Excerpt to read.
Whenever the value of something is below the cost of production there is a net loss to society. Think about how the government is spending $787 billion in bailout money with no accountability, keeping in mind that government consumes wealth -- it doesn't produce wealth. Could this be why the stock market is down 50 percent and jobs are rapidly disappearing?

When Congress thinks it makes sense to pay a dime for a nickel you can see why it thinks coercing banks to make loans to people without money, bailing out banks, and then requiring banks to write down home loans below cost -- might make sense.

When Congress thinks it makes sense to pay a dime a for nickel you can see why it thinks spending millions of dollars on windmills and solar panels that cost far more than the energy they produce -- might make sense.

When Congress pays a dime for a nickel you can see why it thinks coercing bankrupt car manufacturers into building hybrids costing more than buyers are willing to pay and building mass transit systems that cost more than can be repaid through fares -- might make sense.

Some people call this socialism. Margaret Thatcher pointed out the principle problem in paying for socialism is that eventually you run out of other people's money.

The $787 billion stimulus bill that President Obama signed will cost more than a trillion dollars with interest. Congress had less than 24 hours to read it. Think about this for a minute: more than a trillion tax dollars being spent and virtually nobody read the bill. Do you think the members of Congress would have been more careful if they were spending their own money, instead of yours?

There are more than 1,000 pages in the American Recovery & Reinvestment Act, filled with bounty for cities, states, counties, corporations, unions, and others too numerous to name who are lined up for "their" share of the fishes and the loaves. How many of these trillion dollars do you think are actually going to end up in the hands of people who produce wealth and create jobs?

Material shown.
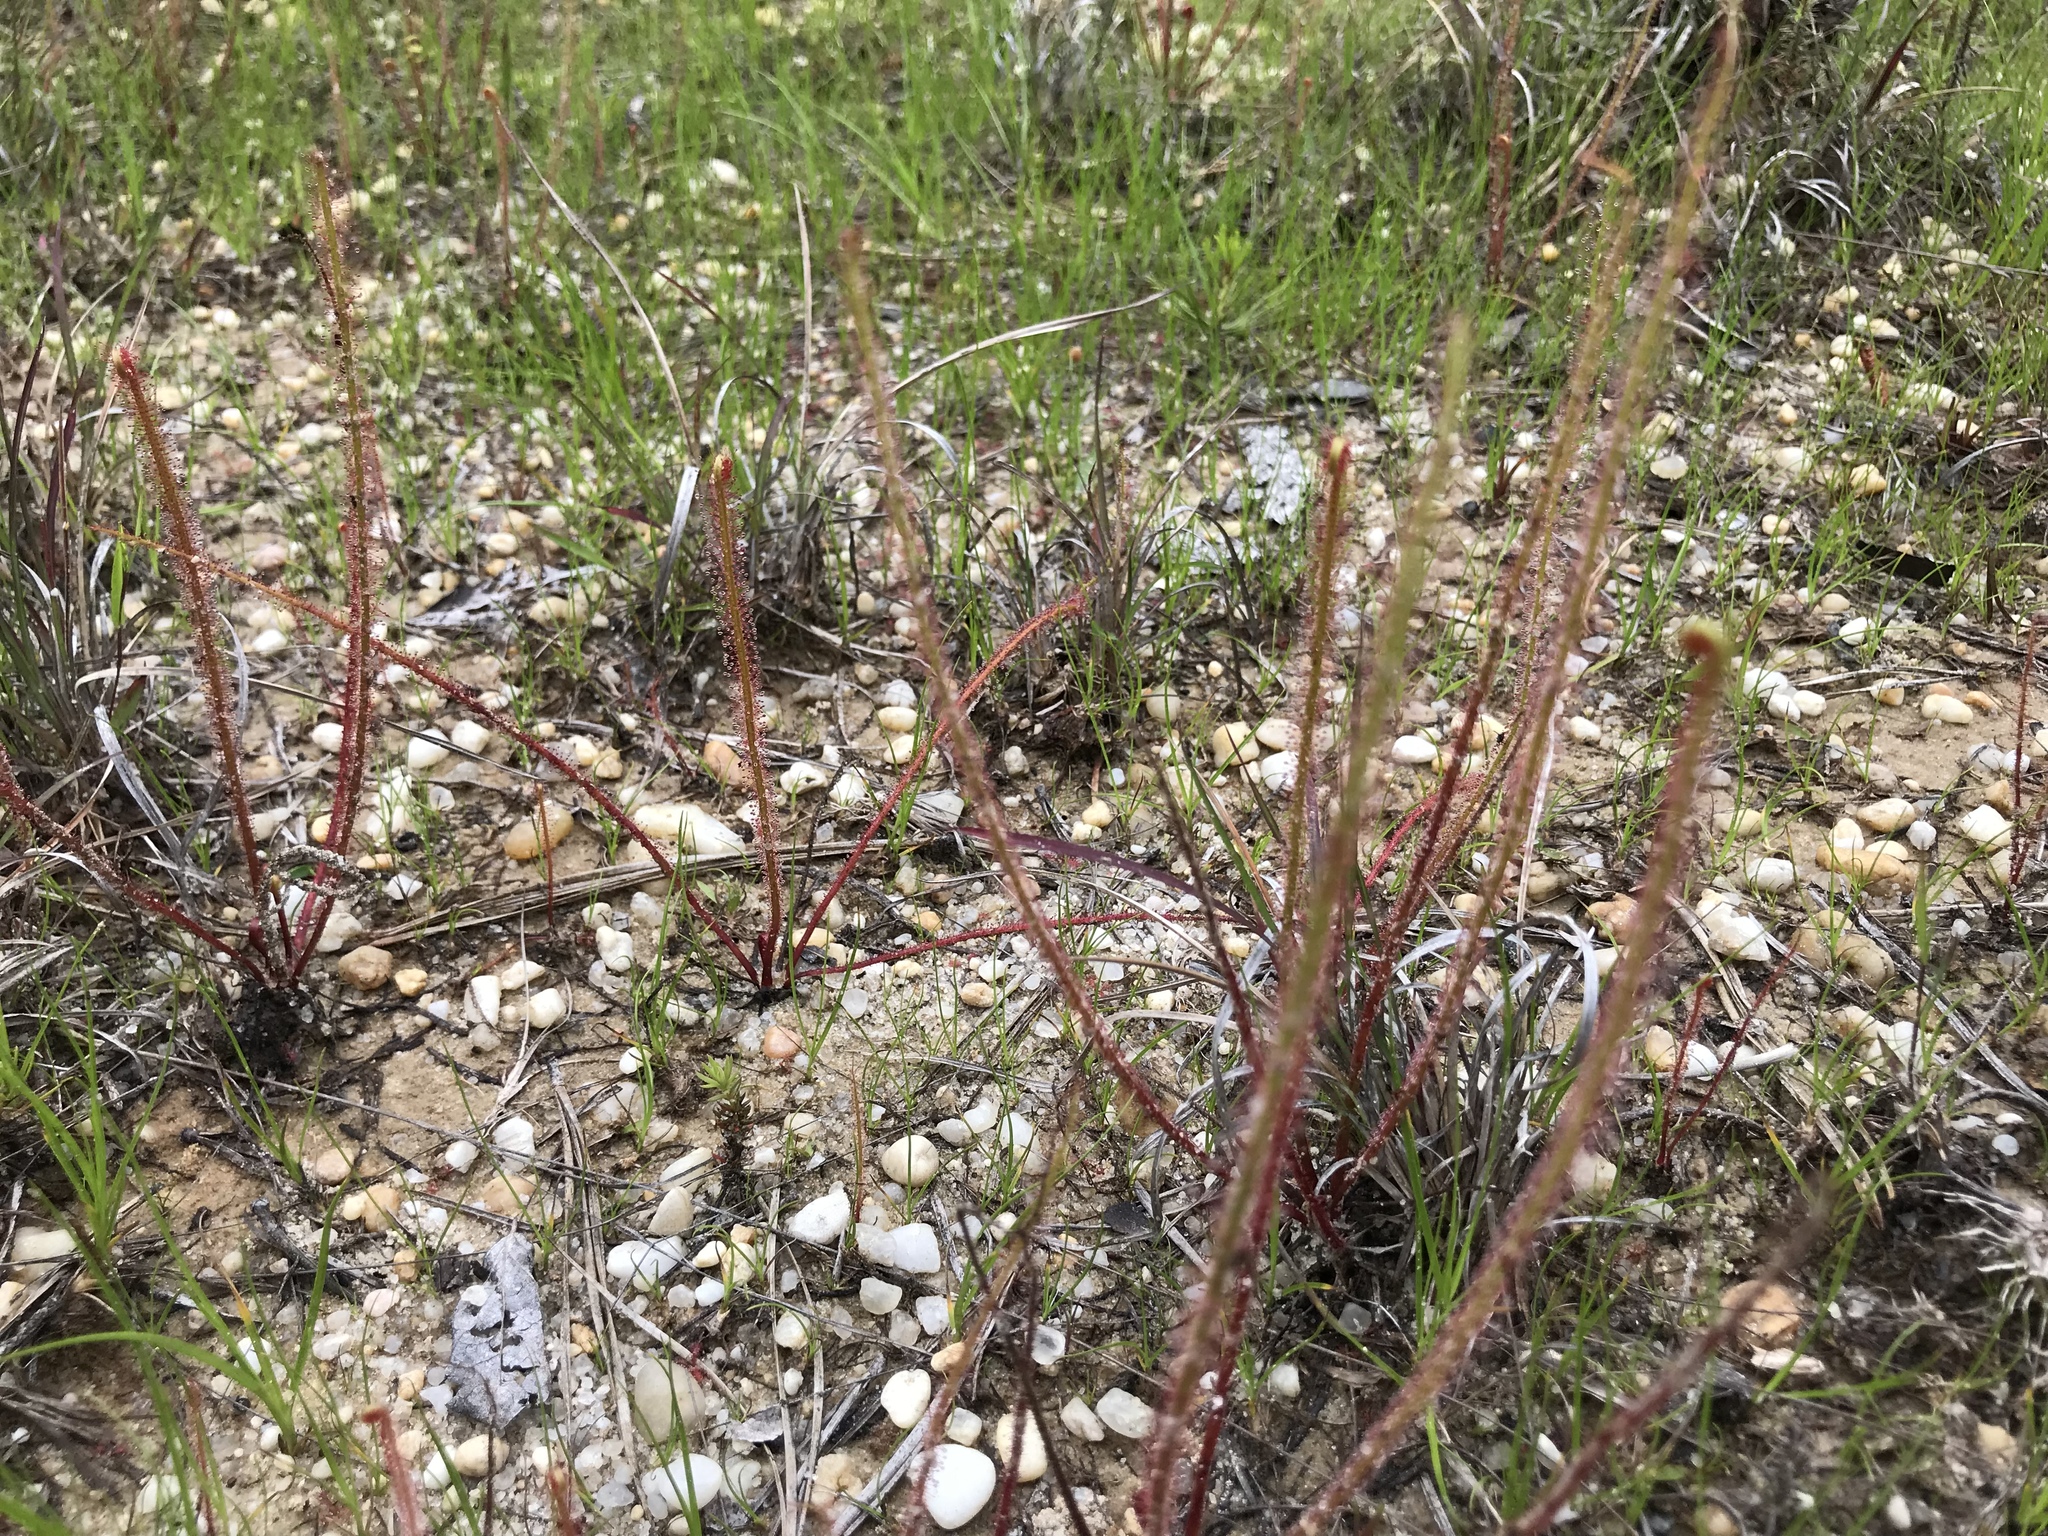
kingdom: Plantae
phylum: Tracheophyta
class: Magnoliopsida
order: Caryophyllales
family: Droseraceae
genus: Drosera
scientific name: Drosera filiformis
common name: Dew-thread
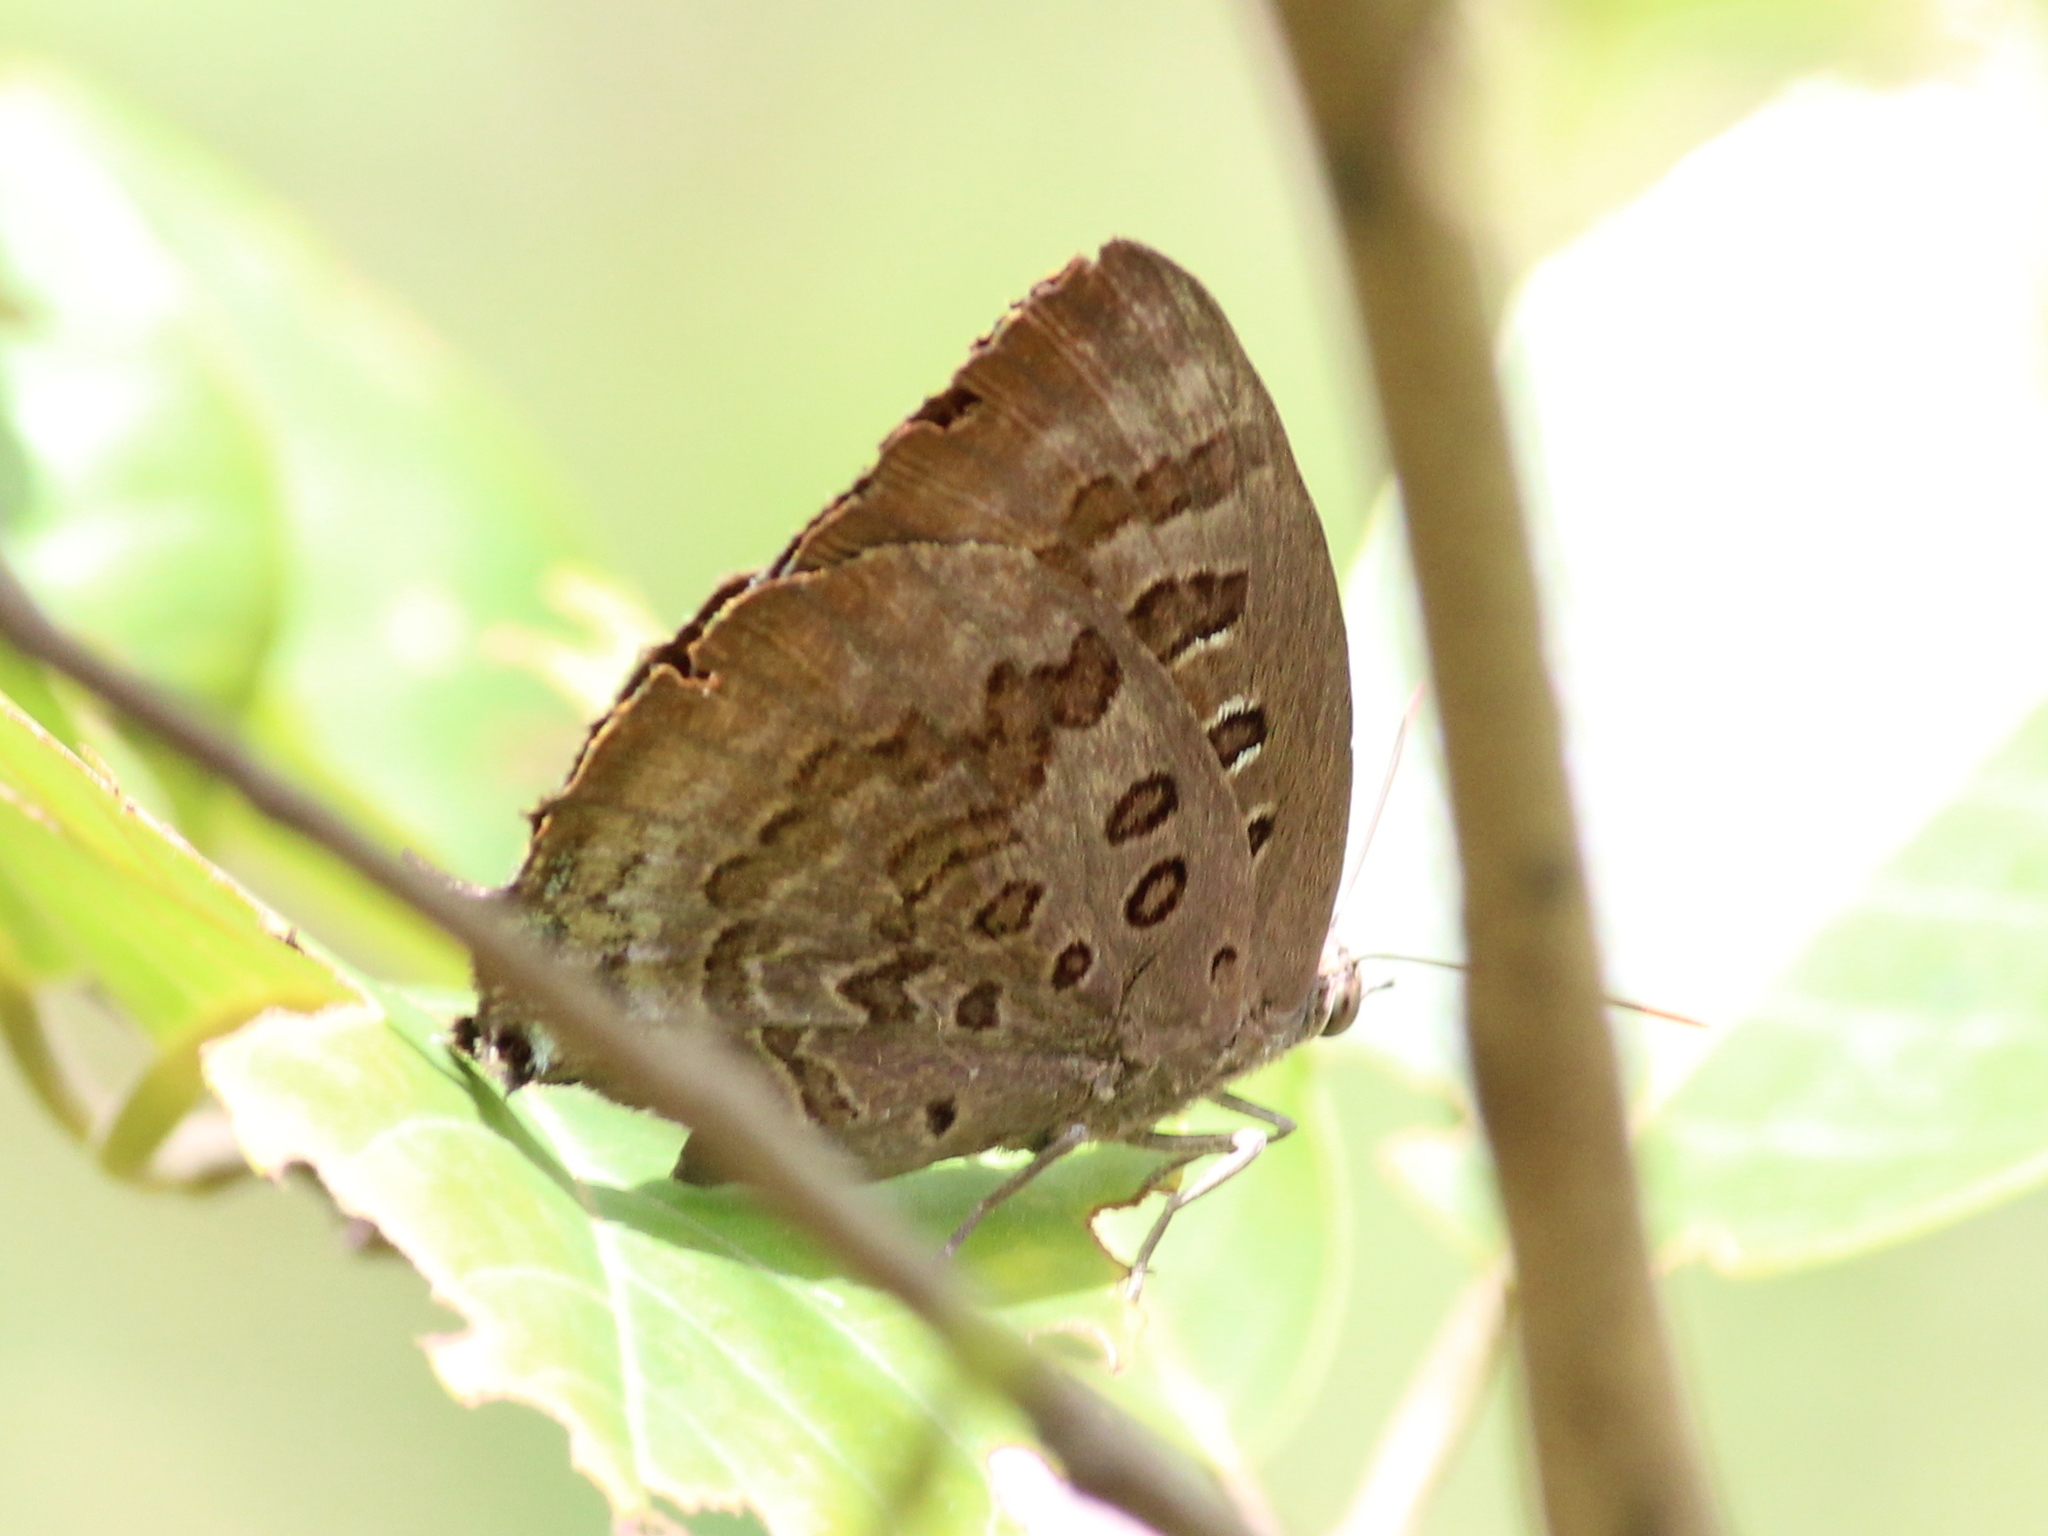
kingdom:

Exercise 1.
Answer these from the opinion piece on the stimulus bill:
(a) How much bailout money does it say the government is spending?
(b) How long did Congress have to read the stimulus bill?
(c) How many pages does it say are in the American Recovery & Reinvestment Act?
Exercise 2. According to the opinion piece on the stimulus bill, why will the $787 billion stimulus bill cost more than a trillion dollars? Answer in one to three sentences.

Exercise output 1.
(a) $787 billion.
(b) Less than 24 hours.
(c) More than 1,000 pages.

Exercise output 2. The piece says the bill will cost more than a trillion dollars once interest is added. The $787 billion is the amount before interest.